→ PROBLEM STATEMENT
The answer must be an exact printing of every record below, with the pictures omitted.

Segment Start: INPUT RECORDS

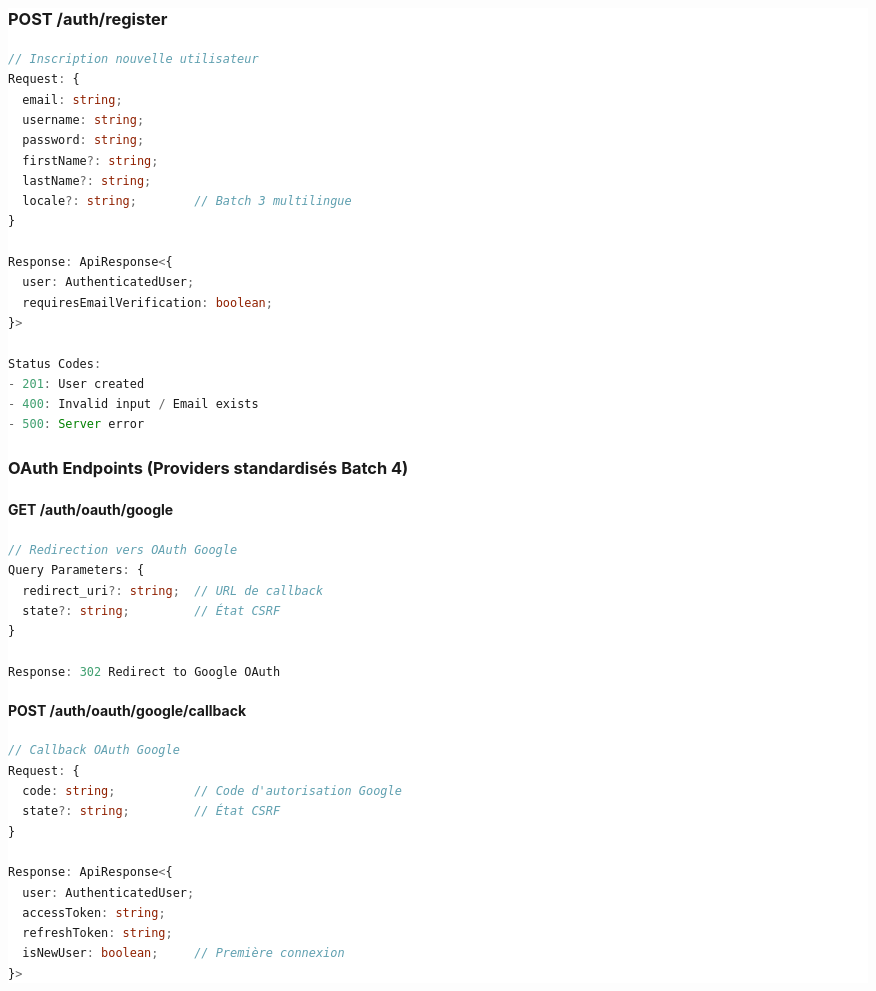 ### POST /auth/register
```typescript
// Inscription nouvelle utilisateur
Request: {
  email: string;
  username: string;
  password: string;
  firstName?: string;
  lastName?: string;
  locale?: string;        // Batch 3 multilingue
}

Response: ApiResponse<{
  user: AuthenticatedUser;
  requiresEmailVerification: boolean;
}>

Status Codes:
- 201: User created
- 400: Invalid input / Email exists
- 500: Server error
```

### OAuth Endpoints (Providers standardisés Batch 4)

#### GET /auth/oauth/google
```typescript
// Redirection vers OAuth Google
Query Parameters: {
  redirect_uri?: string;  // URL de callback
  state?: string;         // État CSRF
}

Response: 302 Redirect to Google OAuth
```

#### POST /auth/oauth/google/callback
```typescript
// Callback OAuth Google
Request: {
  code: string;           // Code d'autorisation Google
  state?: string;         // État CSRF
}

Response: ApiResponse<{
  user: AuthenticatedUser;
  accessToken: string;
  refreshToken: string;
  isNewUser: boolean;     // Première connexion
}>
```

Segment End: INPUT RECORDS

→ SOLVED EXERCISE
 ### POST /auth/register
```typescript
// Inscription nouvelle utilisateur
Request: {
  email: string;
  username: string;
  password: string;
  firstName?: string;
  lastName?: string;
  locale?: string;        // Batch 3 multilingue
}

Response: ApiResponse<{
  user: AuthenticatedUser;
  requiresEmailVerification: boolean;
}>

Status Codes:
- 201: User created
- 400: Invalid input / Email exists
- 500: Server error
```

### OAuth Endpoints (Providers standardisés Batch 4)

#### GET /auth/oauth/google
```typescript
// Redirection vers OAuth Google
Query Parameters: {
  redirect_uri?: string;  // URL de callback
  state?: string;         // État CSRF
}

Response: 302 Redirect to Google OAuth
```

#### POST /auth/oauth/google/callback
```typescript
// Callback OAuth Google
Request: {
  code: string;           // Code d'autorisation Google
  state?: string;         // État CSRF
}

Response: ApiResponse<{
  user: AuthenticatedUser;
  accessToken: string;
  refreshToken: string;
  isNewUser: boolean;     // Première connexion
}>
```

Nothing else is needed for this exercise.